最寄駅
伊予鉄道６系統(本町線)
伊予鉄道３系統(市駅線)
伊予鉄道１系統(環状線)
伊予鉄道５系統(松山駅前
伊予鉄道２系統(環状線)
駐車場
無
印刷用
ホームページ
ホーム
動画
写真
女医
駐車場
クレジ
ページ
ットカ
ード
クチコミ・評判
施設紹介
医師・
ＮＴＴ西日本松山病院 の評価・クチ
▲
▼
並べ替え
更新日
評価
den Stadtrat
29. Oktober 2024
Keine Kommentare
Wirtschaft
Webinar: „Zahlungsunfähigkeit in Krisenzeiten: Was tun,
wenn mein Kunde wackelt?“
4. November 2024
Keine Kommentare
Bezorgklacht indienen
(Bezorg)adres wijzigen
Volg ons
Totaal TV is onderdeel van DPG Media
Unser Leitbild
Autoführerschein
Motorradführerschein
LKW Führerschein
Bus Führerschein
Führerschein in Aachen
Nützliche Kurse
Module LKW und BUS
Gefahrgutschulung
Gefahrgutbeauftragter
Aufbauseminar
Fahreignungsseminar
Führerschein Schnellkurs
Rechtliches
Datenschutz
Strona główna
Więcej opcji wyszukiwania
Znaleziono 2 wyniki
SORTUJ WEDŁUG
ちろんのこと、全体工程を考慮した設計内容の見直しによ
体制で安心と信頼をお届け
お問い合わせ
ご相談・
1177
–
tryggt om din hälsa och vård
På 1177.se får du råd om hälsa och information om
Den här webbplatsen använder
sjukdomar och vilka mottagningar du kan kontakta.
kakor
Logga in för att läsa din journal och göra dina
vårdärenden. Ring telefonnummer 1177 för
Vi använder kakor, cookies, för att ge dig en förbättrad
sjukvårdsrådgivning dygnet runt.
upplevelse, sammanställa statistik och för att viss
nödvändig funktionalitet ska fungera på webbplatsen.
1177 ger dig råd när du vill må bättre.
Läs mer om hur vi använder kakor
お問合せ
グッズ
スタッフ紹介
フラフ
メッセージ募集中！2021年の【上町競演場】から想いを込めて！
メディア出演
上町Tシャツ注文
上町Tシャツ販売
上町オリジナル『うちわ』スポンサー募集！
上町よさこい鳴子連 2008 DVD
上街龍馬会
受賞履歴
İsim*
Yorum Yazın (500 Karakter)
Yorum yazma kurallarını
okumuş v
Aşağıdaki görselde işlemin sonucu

What you should do: Put every line of text from all the items above into one numbered list, leaving out any blank lines.

Your response:
1. 最寄駅
2. 伊予鉄道６系統(本町線)
3. 伊予鉄道３系統(市駅線)
4. 伊予鉄道１系統(環状線)
5. 伊予鉄道５系統(松山駅前
6. 伊予鉄道２系統(環状線)
7. 駐車場
8. 無
9. 印刷用
10. ホームページ
11. ホーム
12. 動画
13. 写真
14. 女医
15. 駐車場
16. クレジ
17. ページ
18. ットカ
19. ード
20. クチコミ・評判
21. 施設紹介
22. 医師・
23. ＮＴＴ西日本松山病院 の評価・クチ
24. ▲
25. ▼
26. 並べ替え
27. 更新日
28. 評価
29. den Stadtrat
30. 29. Oktober 2024
31. Keine Kommentare
32. Wirtschaft
33. Webinar: „Zahlungsunfähigkeit in Krisenzeiten: Was tun,
34. wenn mein Kunde wackelt?“
35. 4. November 2024
36. Keine Kommentare
37. Bezorgklacht indienen
38. (Bezorg)adres wijzigen
39. Volg ons
40. Totaal TV is onderdeel van DPG Media
41. Unser Leitbild
42. Autoführerschein
43. Motorradführerschein
44. LKW Führerschein
45. Bus Führerschein
46. Führerschein in Aachen
47. Nützliche Kurse
48. Module LKW und BUS
49. Gefahrgutschulung
50. Gefahrgutbeauftragter
51. Aufbauseminar
52. Fahreignungsseminar
53. Führerschein Schnellkurs
54. Rechtliches
55. Datenschutz
56. Strona główna
57. Więcej opcji wyszukiwania
58. Znaleziono 2 wyniki
59. SORTUJ WEDŁUG
60. ちろんのこと、全体工程を考慮した設計内容の見直しによ
61. 体制で安心と信頼をお届け
62. お問い合わせ
63. ご相談・
64. 1177
65. –
66. tryggt om din hälsa och vård
67. På 1177.se får du råd om hälsa och information om
68. Den här webbplatsen använder
69. sjukdomar och vilka mottagningar du kan kontakta.
70. kakor
71. Logga in för att läsa din journal och göra dina
72. vårdärenden. Ring telefonnummer 1177 för
73. Vi använder kakor, cookies, för att ge dig en förbättrad
74. sjukvårdsrådgivning dygnet runt.
75. upplevelse, sammanställa statistik och för att viss
76. nödvändig funktionalitet ska fungera på webbplatsen.
77. 1177 ger dig råd när du vill må bättre.
78. Läs mer om hur vi använder kakor
79. お問合せ
80. グッズ
81. スタッフ紹介
82. フラフ
83. メッセージ募集中！2021年の【上町競演場】から想いを込めて！
84. メディア出演
85. 上町Tシャツ注文
86. 上町Tシャツ販売
87. 上町オリジナル『うちわ』スポンサー募集！
88. 上町よさこい鳴子連 2008 DVD
89. 上街龍馬会
90. 受賞履歴
91. İsim*
92. Yorum Yazın (500 Karakter)
93. Yorum yazma kurallarını
94. okumuş v
95. Aşağıdaki görselde işlemin sonucu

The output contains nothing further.